You can’t ask for better than that.

 

severance hall

Comments

  • Simon S. says:

    Hmm. I’ve seen two scenic productions of Daphne so far (and I very much hope this number will not grow), I have no reason to blame orch or singers for anything, but it’s the most boring opera I’ve ever listened to.

    Strauss really should have stopped composing opera’s after Hofmannsthal was dead.

    • BillBC says:

      Golly.
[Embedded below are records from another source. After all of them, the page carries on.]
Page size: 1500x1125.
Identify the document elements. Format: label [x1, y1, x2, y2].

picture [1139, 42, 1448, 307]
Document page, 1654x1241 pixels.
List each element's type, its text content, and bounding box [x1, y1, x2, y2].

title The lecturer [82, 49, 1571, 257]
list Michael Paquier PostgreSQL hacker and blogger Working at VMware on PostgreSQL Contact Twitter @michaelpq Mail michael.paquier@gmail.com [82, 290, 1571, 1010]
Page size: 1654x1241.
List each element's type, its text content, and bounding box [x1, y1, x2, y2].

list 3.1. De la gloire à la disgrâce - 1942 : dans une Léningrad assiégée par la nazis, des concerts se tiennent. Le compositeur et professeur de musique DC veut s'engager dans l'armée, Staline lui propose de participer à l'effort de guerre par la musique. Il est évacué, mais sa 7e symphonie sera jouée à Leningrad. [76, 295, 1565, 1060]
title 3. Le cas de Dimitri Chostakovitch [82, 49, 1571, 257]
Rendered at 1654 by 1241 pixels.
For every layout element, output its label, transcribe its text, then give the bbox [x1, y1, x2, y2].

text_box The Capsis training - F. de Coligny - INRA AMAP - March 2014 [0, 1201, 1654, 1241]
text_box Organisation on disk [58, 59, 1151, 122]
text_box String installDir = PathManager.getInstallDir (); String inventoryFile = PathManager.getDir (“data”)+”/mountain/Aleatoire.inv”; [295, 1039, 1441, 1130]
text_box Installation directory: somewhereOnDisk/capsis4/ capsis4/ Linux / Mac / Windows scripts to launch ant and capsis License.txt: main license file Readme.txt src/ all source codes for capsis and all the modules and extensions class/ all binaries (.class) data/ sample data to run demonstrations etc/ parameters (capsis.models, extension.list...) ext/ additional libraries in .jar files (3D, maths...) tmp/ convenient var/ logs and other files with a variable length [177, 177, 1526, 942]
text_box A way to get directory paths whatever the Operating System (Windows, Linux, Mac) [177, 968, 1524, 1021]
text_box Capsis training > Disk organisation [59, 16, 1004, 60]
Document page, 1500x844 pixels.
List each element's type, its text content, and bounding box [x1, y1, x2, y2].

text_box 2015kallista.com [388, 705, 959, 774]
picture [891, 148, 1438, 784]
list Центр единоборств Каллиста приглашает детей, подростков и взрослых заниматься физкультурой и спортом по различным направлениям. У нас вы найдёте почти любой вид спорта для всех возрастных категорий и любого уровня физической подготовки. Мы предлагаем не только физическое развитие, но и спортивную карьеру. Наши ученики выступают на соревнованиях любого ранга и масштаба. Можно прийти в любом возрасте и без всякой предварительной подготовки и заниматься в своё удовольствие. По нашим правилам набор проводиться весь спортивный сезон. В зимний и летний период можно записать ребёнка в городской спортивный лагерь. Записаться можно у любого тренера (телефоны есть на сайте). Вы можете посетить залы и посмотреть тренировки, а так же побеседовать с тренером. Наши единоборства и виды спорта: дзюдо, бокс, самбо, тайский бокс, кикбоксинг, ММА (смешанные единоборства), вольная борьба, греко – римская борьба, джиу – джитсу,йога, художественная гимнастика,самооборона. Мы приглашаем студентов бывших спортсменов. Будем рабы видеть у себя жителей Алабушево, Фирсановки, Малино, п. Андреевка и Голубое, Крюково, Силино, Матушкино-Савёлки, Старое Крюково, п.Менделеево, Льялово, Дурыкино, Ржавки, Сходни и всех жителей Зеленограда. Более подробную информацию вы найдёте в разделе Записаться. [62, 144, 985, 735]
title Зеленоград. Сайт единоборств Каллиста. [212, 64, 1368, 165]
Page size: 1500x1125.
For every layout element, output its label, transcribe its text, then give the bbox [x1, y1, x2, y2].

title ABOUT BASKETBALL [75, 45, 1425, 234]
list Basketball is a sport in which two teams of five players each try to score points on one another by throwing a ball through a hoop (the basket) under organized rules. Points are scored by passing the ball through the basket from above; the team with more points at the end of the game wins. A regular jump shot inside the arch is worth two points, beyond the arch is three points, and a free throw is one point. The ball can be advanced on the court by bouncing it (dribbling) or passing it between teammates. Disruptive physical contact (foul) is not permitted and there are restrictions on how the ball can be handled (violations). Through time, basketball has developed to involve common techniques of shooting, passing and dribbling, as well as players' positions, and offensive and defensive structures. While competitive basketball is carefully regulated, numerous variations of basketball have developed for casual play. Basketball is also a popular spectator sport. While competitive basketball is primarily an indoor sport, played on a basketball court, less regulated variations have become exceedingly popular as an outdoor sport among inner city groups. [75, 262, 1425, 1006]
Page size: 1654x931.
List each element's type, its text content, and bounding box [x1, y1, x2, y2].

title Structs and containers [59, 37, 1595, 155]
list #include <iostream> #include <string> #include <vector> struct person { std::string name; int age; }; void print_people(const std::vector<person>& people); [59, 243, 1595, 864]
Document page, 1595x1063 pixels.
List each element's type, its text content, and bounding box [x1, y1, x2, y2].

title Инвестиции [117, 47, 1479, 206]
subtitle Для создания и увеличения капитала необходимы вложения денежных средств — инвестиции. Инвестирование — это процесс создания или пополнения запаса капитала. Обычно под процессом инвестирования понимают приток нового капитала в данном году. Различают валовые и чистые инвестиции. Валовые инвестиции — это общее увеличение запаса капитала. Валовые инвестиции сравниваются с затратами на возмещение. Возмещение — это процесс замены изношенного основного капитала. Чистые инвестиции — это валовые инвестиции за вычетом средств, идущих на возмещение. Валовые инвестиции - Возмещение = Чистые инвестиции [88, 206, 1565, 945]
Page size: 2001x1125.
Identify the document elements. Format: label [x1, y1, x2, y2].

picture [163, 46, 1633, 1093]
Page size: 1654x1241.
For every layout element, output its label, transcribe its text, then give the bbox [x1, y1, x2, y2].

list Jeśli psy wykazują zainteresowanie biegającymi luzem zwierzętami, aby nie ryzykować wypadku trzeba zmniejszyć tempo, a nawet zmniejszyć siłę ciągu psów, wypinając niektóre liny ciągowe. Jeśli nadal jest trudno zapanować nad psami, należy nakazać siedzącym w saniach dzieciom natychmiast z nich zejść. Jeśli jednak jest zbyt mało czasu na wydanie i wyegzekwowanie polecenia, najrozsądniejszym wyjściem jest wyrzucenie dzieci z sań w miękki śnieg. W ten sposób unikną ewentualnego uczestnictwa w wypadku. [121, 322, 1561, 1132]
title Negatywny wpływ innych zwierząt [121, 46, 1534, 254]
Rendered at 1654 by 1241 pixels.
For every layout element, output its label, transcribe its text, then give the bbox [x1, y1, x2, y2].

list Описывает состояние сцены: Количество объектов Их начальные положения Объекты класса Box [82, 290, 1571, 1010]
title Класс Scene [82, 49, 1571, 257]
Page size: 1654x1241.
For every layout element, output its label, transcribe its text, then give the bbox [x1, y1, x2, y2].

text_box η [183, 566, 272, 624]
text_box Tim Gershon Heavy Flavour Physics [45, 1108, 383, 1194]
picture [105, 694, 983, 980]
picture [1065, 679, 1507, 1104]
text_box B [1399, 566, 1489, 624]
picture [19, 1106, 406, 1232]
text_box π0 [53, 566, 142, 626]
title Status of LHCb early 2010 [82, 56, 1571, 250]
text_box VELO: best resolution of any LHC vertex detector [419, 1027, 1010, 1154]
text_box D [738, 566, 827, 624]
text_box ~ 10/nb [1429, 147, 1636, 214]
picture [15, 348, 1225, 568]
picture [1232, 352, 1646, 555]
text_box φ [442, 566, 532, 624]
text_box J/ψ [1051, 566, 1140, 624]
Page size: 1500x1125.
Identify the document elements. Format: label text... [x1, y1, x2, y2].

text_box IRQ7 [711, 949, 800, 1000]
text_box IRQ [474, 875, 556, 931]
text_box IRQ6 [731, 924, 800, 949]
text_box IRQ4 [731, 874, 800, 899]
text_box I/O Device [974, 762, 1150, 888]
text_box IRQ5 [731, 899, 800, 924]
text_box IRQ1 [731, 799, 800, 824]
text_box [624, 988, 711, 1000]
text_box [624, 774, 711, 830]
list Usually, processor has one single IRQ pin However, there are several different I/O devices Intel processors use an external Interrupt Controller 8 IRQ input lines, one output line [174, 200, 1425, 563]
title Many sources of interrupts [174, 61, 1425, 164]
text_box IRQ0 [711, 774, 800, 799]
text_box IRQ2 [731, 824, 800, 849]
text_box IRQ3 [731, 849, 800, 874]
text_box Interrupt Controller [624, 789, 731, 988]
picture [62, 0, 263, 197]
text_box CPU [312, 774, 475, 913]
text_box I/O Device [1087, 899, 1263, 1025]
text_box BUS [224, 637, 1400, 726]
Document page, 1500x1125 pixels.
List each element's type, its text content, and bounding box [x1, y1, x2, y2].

Capriccio is one of my top favourites….glad he didn’t stop before that.

    • JJC says:

      I can’t agree with that at all; Capriccio, Die Schweigsame Frau, Die Liebe der Danae are exquisitely satisfying operas (along with Daphne) and are undeserving of their neglect.

  • RW2013 says:

    It worked in Berlin a few weeks ago too, also with the wonderful Regine Hangler.
    And I’m sorry for those who can’t appreciate this masterpiece for what it is.

  • NYMike says:

    Coming to Avery Fisher NY this summer.

  • J. says:

    Welser-Möst is a very underrated conductor, unfortunately. And he must have the wrong agent: it’s ridiculous that the Berlin Philharmonic invites guys like Giovanni Antonini and Krzysztof Urbański but not Welser-Möst, Osmo Vänskä and Adam Fischer.

    • Max Grimm says:

      Both Welser-Möst and Vänskä have conducted the Berlin Phil some 9 or 10 years ago (with favourable reviews). Why they haven’t been invited back, I don’t know.

      • James Alexander says:

        I agree. Seems some folks cannot get their heads around the notion that a very good number of conductors say no thanks to the Berlin Phil, or decline re-invites.
        Why such institutions like this and The Met Opera are seen as the only pinnacles of excellence is just lazy thinking. Both of these places can deliver unhappy experiences for some artists and that’s not to disparage either party. It has to be a good fit from both sides and some artists (after weighing up institutuonal attitudes to rehearsals, music making and repertoire versus their own aims and craft) just don’t want to go!

      • Mark says:

        I find FWM to be inconsistent. No matter how spectacular his conducting in Daphne, other works do not come off convincingly to me. Check out the review online of his recent Beehtoven 6th in Cleveland, which I heard earlier in the season. I suspect there’s a reason why a conductor with so much experience is not even mentioned on the short list for Berlin or even the long one. However, perhaps he’ll succeed Levine at the Met.

  • Theodore McGuiver says:

    Andreas Schager gave his debut as Apollo in Toulouse last year. It was excellent. Norbert Ernst is one of the finest Germanic tenors around so I’m not surprised the evening was carried so well.

  • T-ARAFANBOY says:

    I can imagine how great last night must have been – your description pretty much sums up what I felt/experienced at a performance of Der Rosenkavalier at Zurich Opera, under Welser-Most some years ago, Welser-Most being a truly wonderful Strauss conductor.

    btw. I recently discovered another Strauss opera that seems to have had an even worse fate than Daphne, being rarely performed, but maybe containing some of his greatest music, and that is “Die Liebe der Danae” (in three parts) of which the first part:

    http://www.youtube.com/watch?v=G558jz1Ljos

  • Novagerio says:

    Richard Strauss proves that he is the master of the sublime, especially in writting Final scenes. And never more so than in Daphe and Capriccio wich are among his last stage works. Whoever is not convinced about the beauties of his “bucolic one-act tragedy” Daphne, can check it here with the wonderful Hilde Gueden and the works dedicatee Karl Böhm: https://www.youtube.com/watch?v=6GlSjsTbvBE

  • Murray Citron says:

    Ovid (43 BC – AD 17) has a somewhat more accurate and engaging description of the myth (in Metamorphoses Book I).